---------- Data shown

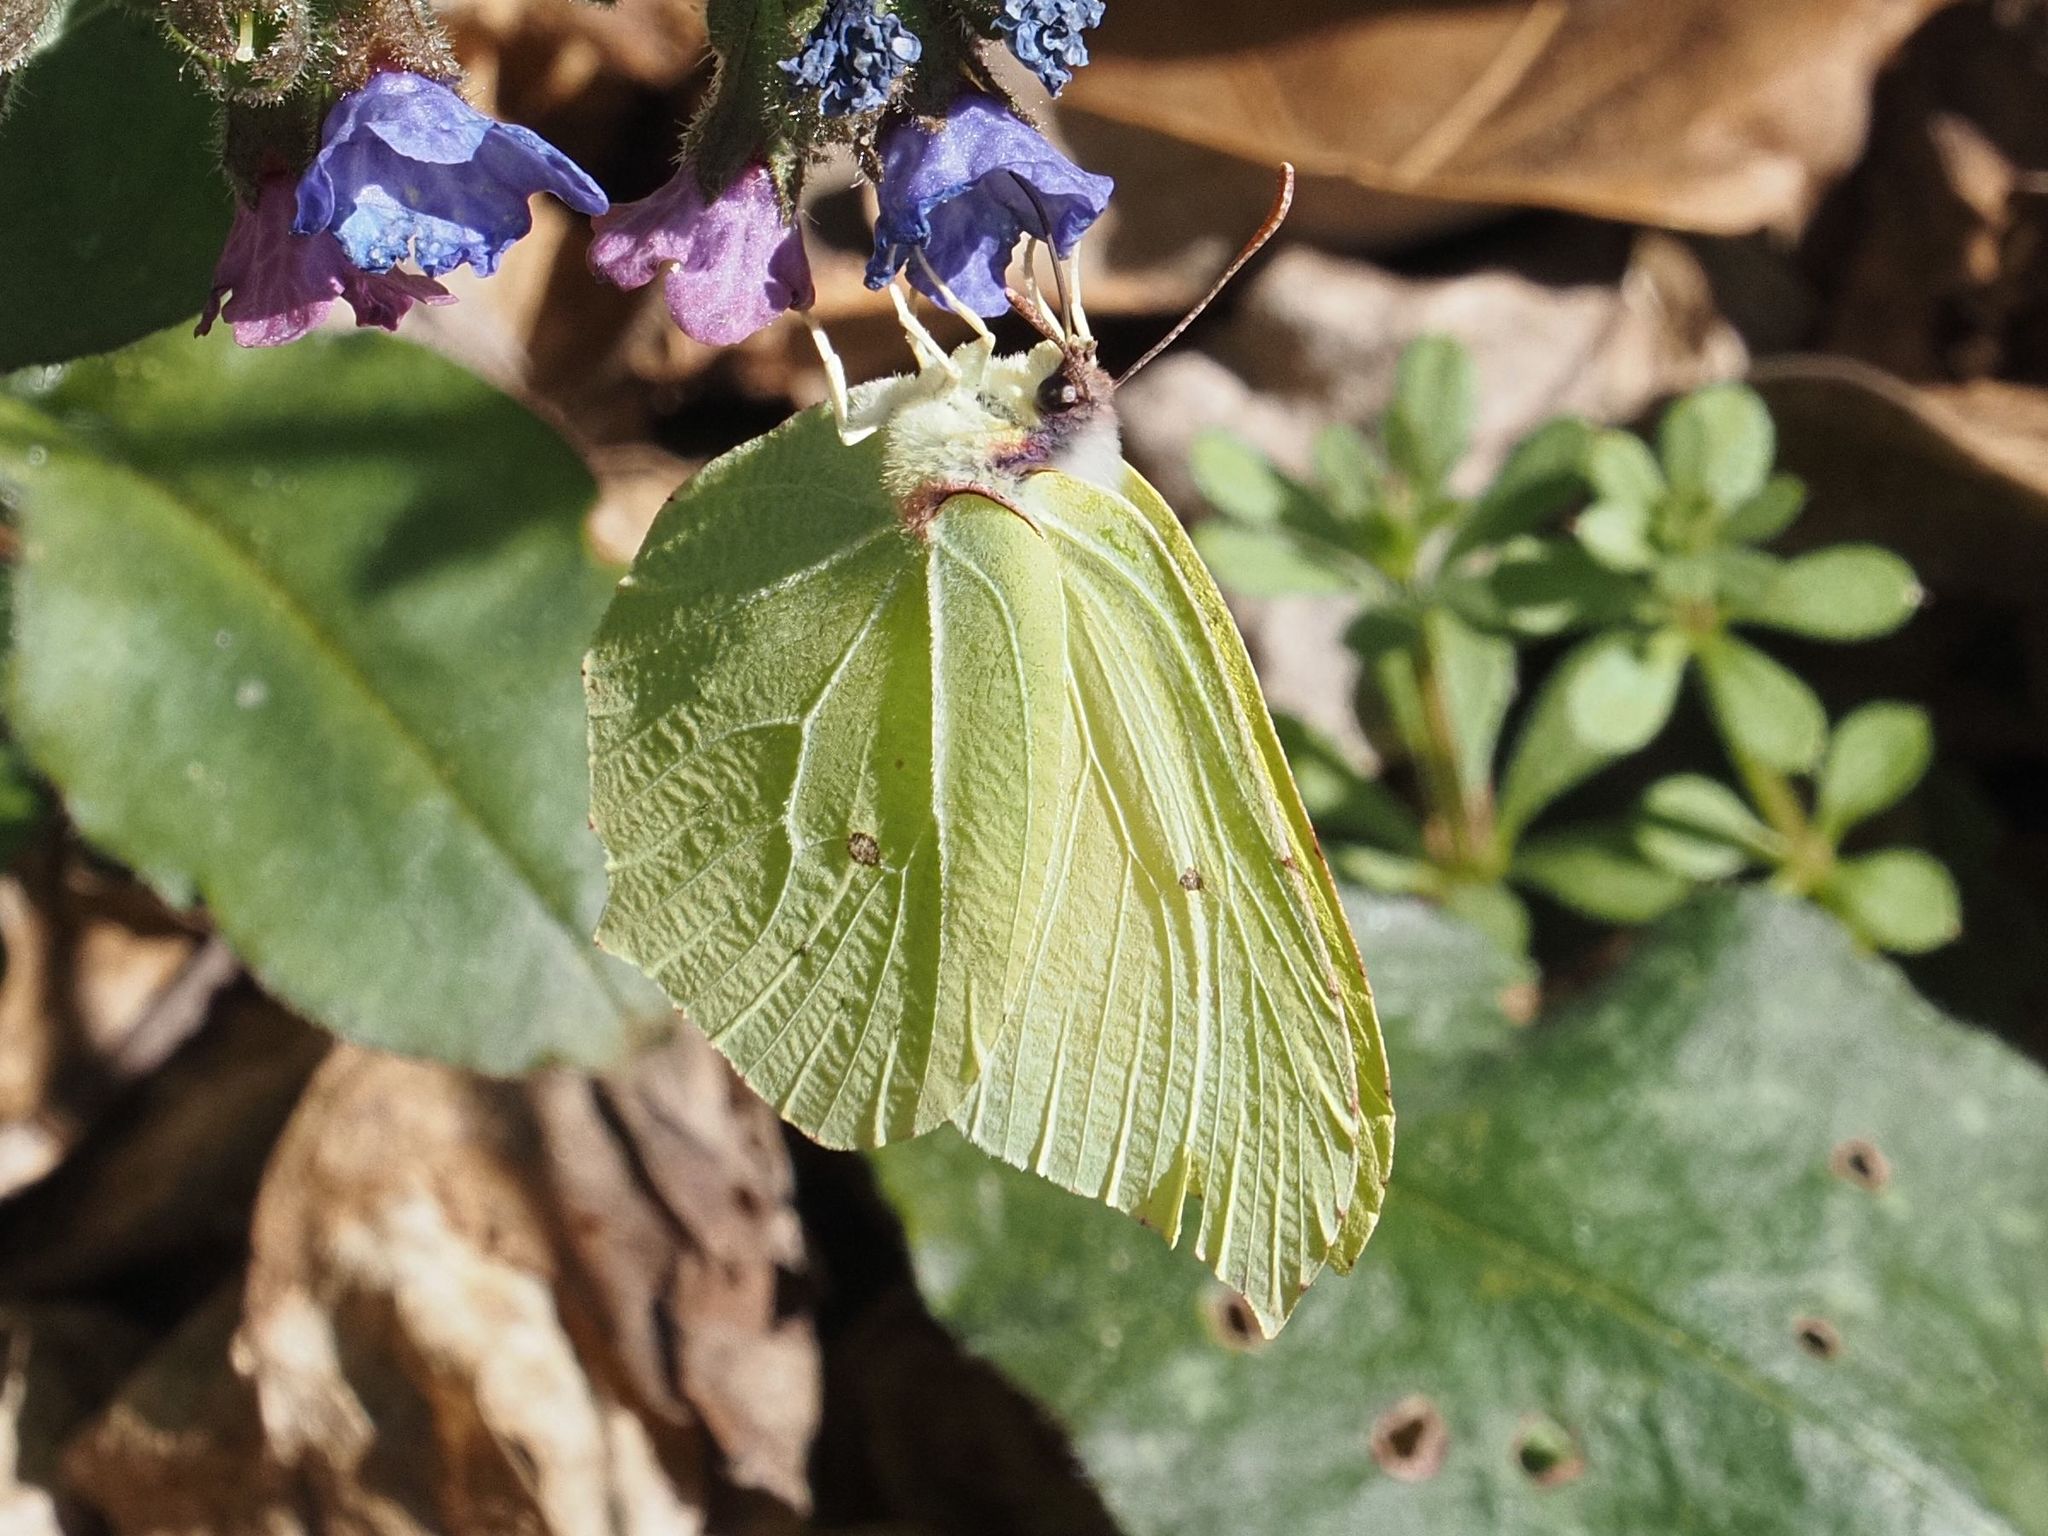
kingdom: Animalia
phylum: Arthropoda
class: Insecta
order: Lepidoptera
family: Pieridae
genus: Gonepteryx
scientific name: Gonepteryx rhamni
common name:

--------------------

## Stated task:
Reproduce every line of text in the entries above without any alteration, leaving the pictures out of your answer.

## Solution to the problem:
kingdom: Animalia
phylum: Arthropoda
class: Insecta
order: Lepidoptera
family: Pieridae
genus: Gonepteryx
scientific name: Gonepteryx rhamni
common name:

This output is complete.